### Exercise goal
In the speech on the vaccination bill, what kind of transplant did the staff member's mother need?

### Text block
In talking about this bill down in my office this afternoon one of my staff—and I am sure he is watching right now—told me about his mum. His mum became extremely ill with a lung disease and ended up needing a double lung transplant. He told me that every year he gets a flu shot, because with having a mother who was so sick and who has had that double lung transplant the risk of him catching the flu and passing it on to her would be absolutely deadly.
As a parent I am absolutely resolute on the need to immunise our kids. I come from an area in northern New South Wales where there have been so many outbreaks or re-emergences of preventable, almost dormant or non-existent diseases that have suddenly caught the community off guard. There have been years of anti-vaccination campaign messages, disgusting messages, and parents—and I hate saying this—had stopped immunising their kids. Next thing we know, low and behold, newborn babies and the vulnerable are suddenly at risk of having terrible, terrible diseases and illnesses. As the member for Macedon pointed out, it really is about protecting the herd, and unless the herd is fully vaccinated there is no protection. I can only hope that the anti-vax movement, that still seems to absurdly and strangely exist within the very fringes of our community, does hear the contributions made to this bill here in Parliament today, particularly the one made by the member for Eltham. It is a reality and a fact-checking exercise indeed.
I was certainly shocked to learn that currently in Victoria the department has guidelines for healthcare worker vaccinations, but there is no legislative mandate to enforce these guidelines. So when I think of vulnerable patients I think of newborn babies. From memory—and it has been a while—the first round of immunisations come at around six weeks of age. I will never forget watching a video of a newborn baby struggling to breathe because that child had contracted whooping cough. That image has stayed with me for the past nine and a half years, since my Emily was born. I remember that the video affected me so much that I stayed very close to home with my newborn bub for the first six weeks of her life.

### Dataset section
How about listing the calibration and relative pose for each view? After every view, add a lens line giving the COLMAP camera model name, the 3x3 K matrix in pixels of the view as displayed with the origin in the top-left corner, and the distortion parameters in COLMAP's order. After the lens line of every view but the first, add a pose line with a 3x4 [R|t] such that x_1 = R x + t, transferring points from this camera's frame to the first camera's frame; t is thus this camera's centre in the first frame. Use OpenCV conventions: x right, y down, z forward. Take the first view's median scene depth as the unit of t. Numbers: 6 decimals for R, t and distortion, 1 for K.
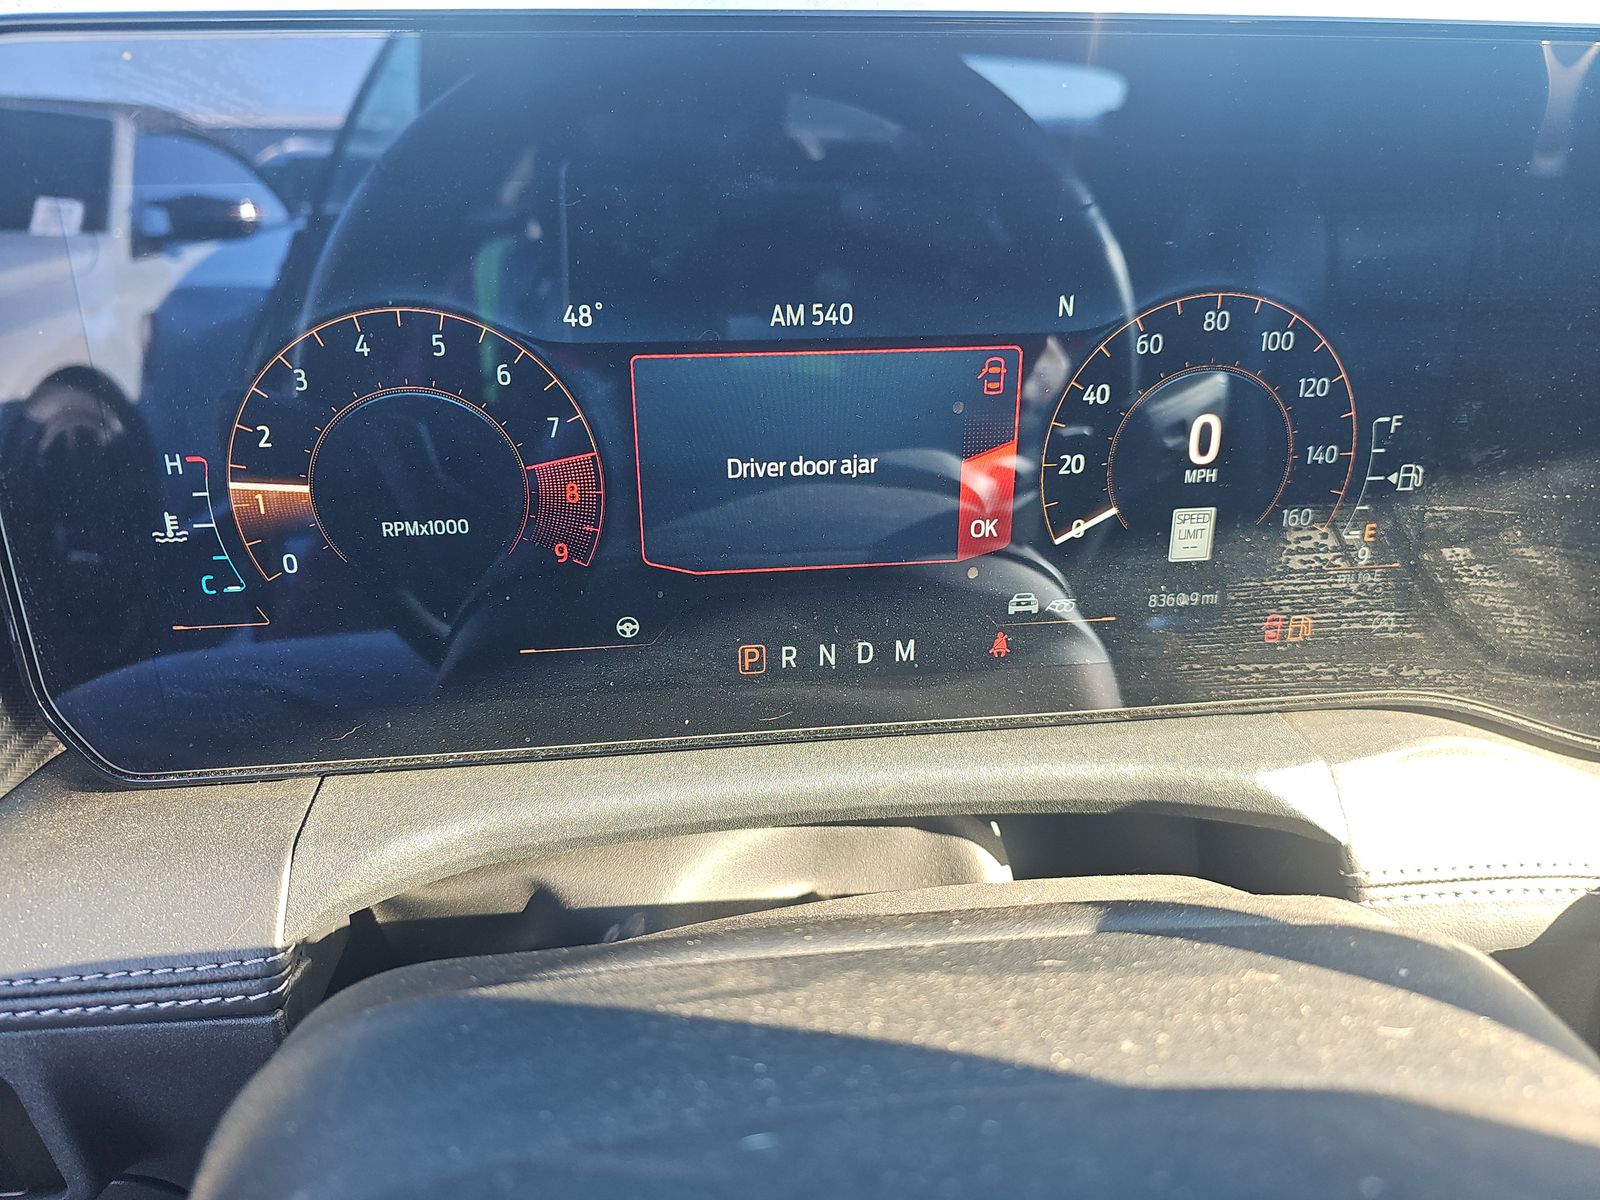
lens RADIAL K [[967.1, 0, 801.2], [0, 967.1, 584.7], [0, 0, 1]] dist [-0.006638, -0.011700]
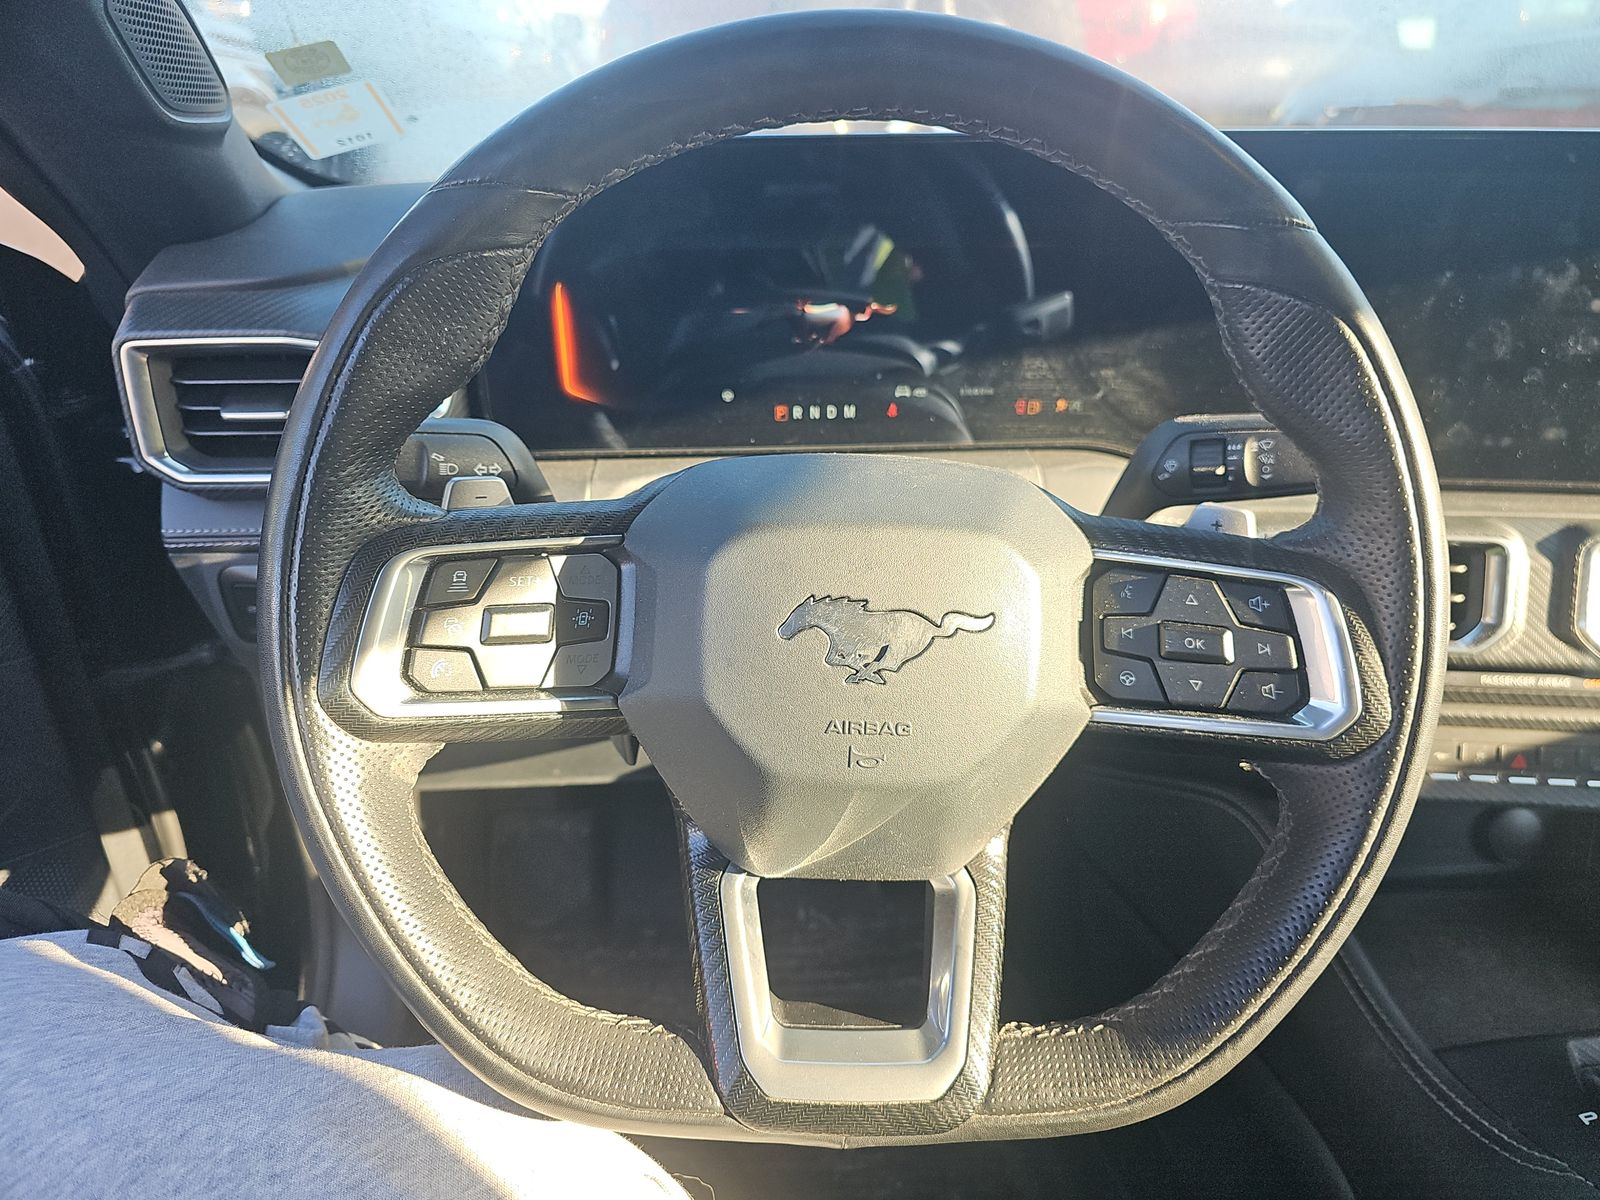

### Exercise result
A double lung transplant.